_課題:_
• 1. 書き手がこの文章に脚色なしに交えて綴ると述べている事柄を、引用文からすべて挙げよ。
• 2. 記録のうち「27: (917, 359)」を含む行で始まり「73: (619, 469)」を含む行で終わる部分を、空行を除き、1行を1つの文字列とするJSONリストに書き直せ。

_引用文:_

94年エレカシ野音、乱入の話

つい先日、今更なのですが94年9月15日(26年前の今日9月15日)エレカシの野音にて僕がステージ乱入したライブ映像が2011年にDVDで発売されていた事を知りました。「エレファントカシマシ/EPIC映像作品集 1988-1994」

エレファントカシマシ様、関係者様、その節は大変失礼致しました

ご本人達に読んで頂けるかは分かりませんがお詫びと共に、脚色なしに乱入経緯や心情、サイドストーリーも混じえ、少しでもこのDVDに興味を持って頂けるよう文章を綴らせて頂ければと思います。誤解の無いよう最後まで読んで頂けたら幸いです。

陽当モナカ

DVDを今更知った経緯は、テレビ番組の関ジャムにて先日、宮本さん特集出演の際、懐かしくなりネット検索をしたところ、ファンの方々のブログや掲示板の書き込みに「乱入男」と言う文字を幾つか発見し2011年に映像が発売されている事を知りました。ユーチューブにはありませんでしたのでビックリしました。複雑な心境でしたが早々にDVDを購入して、2時間半ノンストップで拝見致しました。(最後に収録されているファイティングマンにそのシーンが映っています。)

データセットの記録

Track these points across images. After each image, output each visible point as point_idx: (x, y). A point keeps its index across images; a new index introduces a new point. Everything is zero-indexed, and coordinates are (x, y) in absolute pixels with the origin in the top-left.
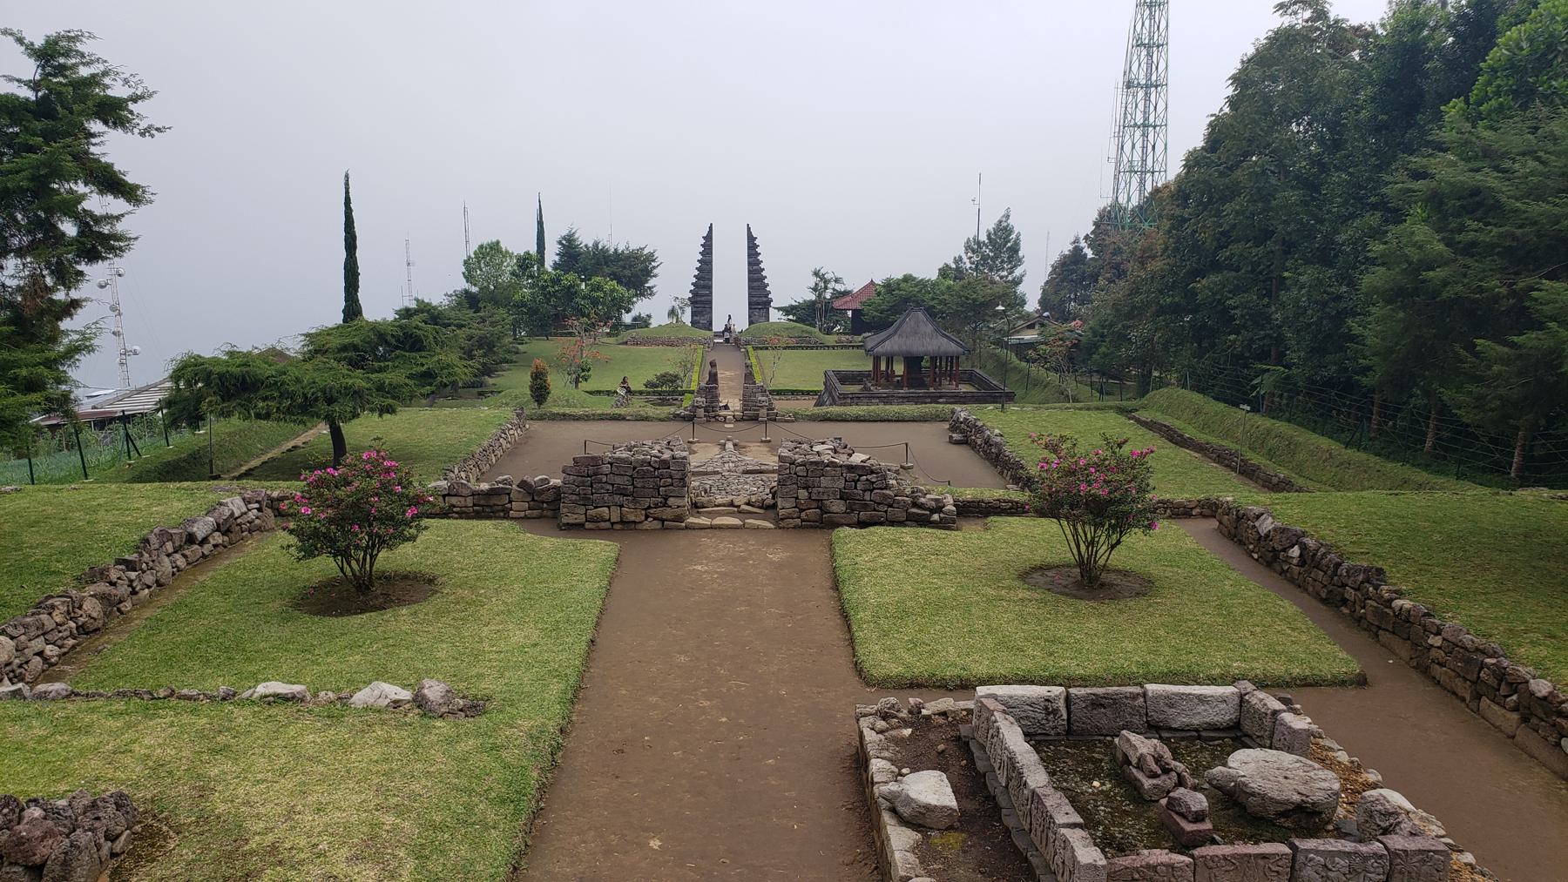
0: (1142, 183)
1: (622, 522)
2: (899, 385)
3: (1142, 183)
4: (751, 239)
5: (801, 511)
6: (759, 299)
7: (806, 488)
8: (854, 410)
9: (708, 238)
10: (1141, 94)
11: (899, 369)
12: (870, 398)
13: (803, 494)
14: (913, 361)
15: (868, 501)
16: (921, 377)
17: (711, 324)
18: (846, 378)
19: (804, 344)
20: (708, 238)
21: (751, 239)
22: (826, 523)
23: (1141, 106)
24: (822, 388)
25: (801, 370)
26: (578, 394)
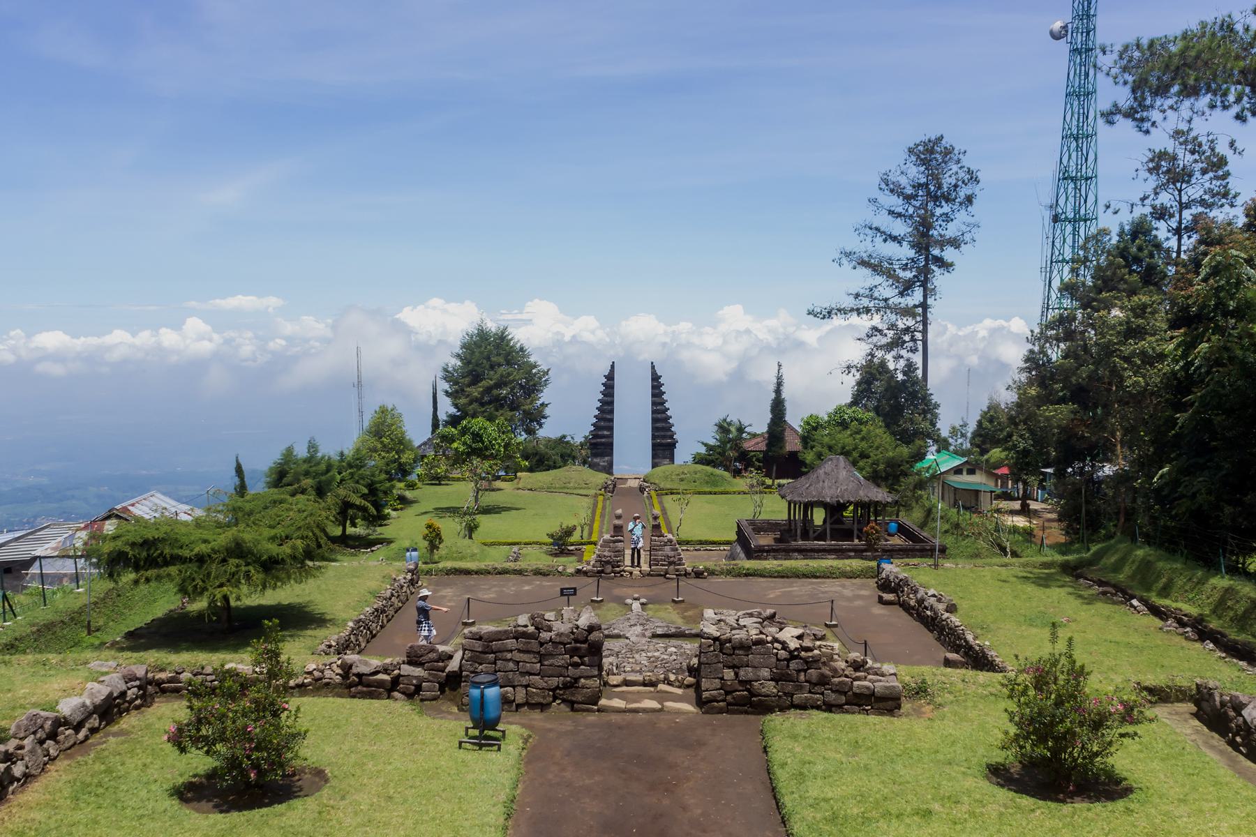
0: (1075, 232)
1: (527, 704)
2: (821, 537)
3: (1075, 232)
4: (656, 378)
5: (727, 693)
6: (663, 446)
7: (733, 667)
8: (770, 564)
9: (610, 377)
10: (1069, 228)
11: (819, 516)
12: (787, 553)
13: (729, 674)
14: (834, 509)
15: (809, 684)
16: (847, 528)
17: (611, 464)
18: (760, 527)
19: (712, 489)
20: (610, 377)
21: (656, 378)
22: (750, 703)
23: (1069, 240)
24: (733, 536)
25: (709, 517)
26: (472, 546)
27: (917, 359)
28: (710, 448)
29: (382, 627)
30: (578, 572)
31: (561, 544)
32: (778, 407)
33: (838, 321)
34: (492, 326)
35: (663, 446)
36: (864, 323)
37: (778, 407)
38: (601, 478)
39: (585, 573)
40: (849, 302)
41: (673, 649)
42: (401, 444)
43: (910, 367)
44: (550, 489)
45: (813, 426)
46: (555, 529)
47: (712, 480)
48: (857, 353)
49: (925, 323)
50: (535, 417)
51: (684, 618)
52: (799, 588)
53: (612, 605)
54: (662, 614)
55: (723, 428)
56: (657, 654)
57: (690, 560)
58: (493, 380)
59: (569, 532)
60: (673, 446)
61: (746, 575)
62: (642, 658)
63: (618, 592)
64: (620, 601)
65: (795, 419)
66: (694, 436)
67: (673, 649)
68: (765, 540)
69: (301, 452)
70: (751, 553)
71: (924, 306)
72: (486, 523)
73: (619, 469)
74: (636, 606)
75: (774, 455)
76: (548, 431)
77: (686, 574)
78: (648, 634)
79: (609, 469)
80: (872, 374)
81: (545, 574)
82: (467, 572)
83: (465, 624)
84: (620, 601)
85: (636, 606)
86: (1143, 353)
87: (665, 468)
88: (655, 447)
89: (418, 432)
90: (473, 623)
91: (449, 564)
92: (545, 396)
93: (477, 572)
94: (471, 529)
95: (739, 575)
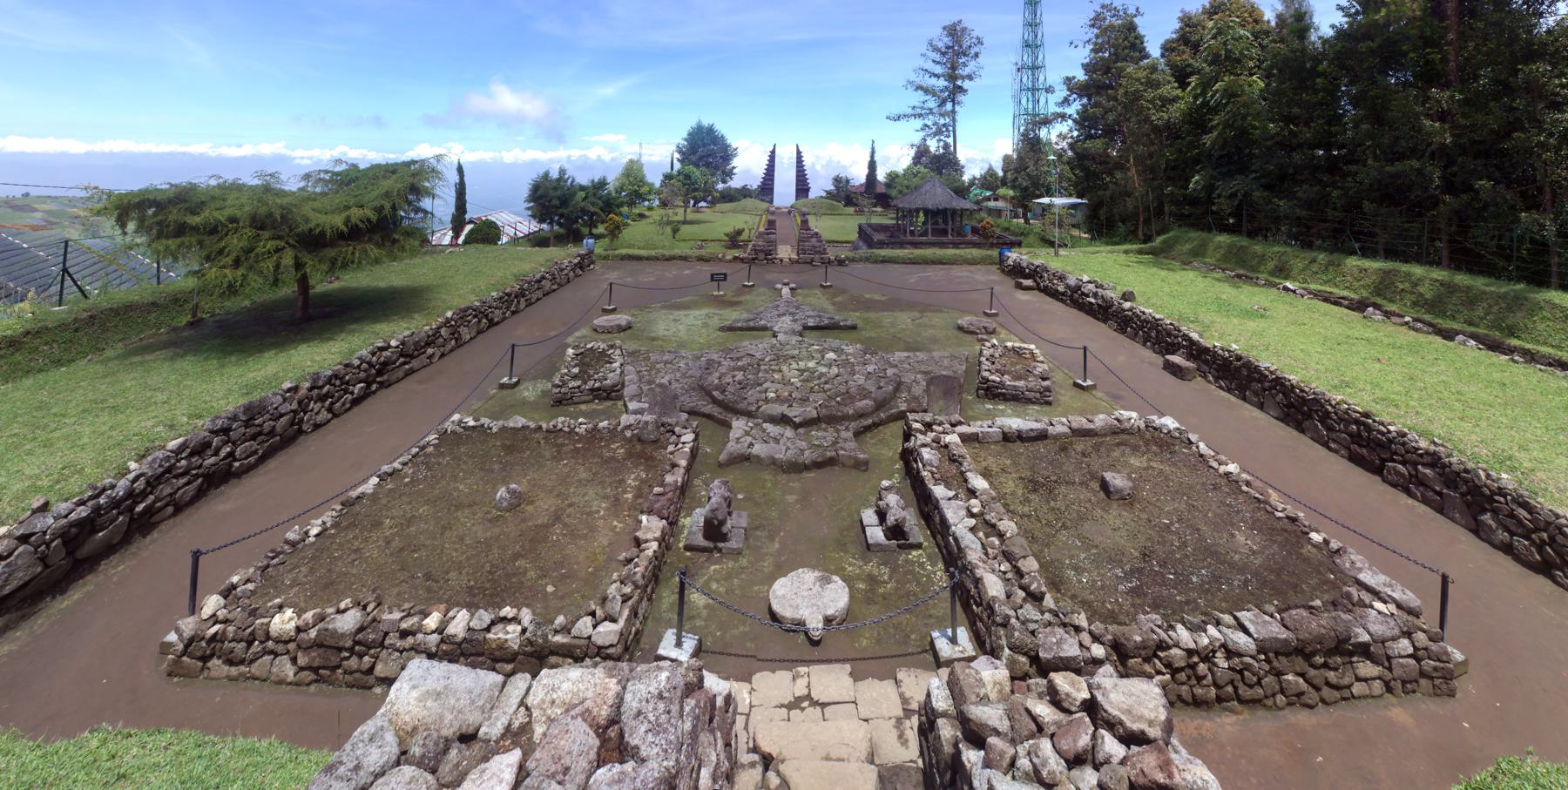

_解答:_
• 1. 乱入経緯、心情、サイドストーリー

• 2.
[
  "27: (917, 359)",
  "28: (710, 448)",
  "29: (382, 627)",
  "30: (578, 572)",
  "31: (561, 544)",
  "32: (778, 407)",
  "33: (838, 321)",
  "34: (492, 326)",
  "35: (663, 446)",
  "36: (864, 323)",
  "37: (778, 407)",
  "38: (601, 478)",
  "39: (585, 573)",
  "40: (849, 302)",
  "41: (673, 649)",
  "42: (401, 444)",
  "43: (910, 367)",
  "44: (550, 489)",
  "45: (813, 426)",
  "46: (555, 529)",
  "47: (712, 480)",
  "48: (857, 353)",
  "49: (925, 323)",
  "50: (535, 417)",
  "51: (684, 618)",
  "52: (799, 588)",
  "53: (612, 605)",
  "54: (662, 614)",
  "55: (723, 428)",
  "56: (657, 654)",
  "57: (690, 560)",
  "58: (493, 380)",
  "59: (569, 532)",
  "60: (673, 446)",
  "61: (746, 575)",
  "62: (642, 658)",
  "63: (618, 592)",
  "64: (620, 601)",
  "65: (795, 419)",
  "66: (694, 436)",
  "67: (673, 649)",
  "68: (765, 540)",
  "69: (301, 452)",
  "70: (751, 553)",
  "71: (924, 306)",
  "72: (486, 523)",
  "73: (619, 469)"
]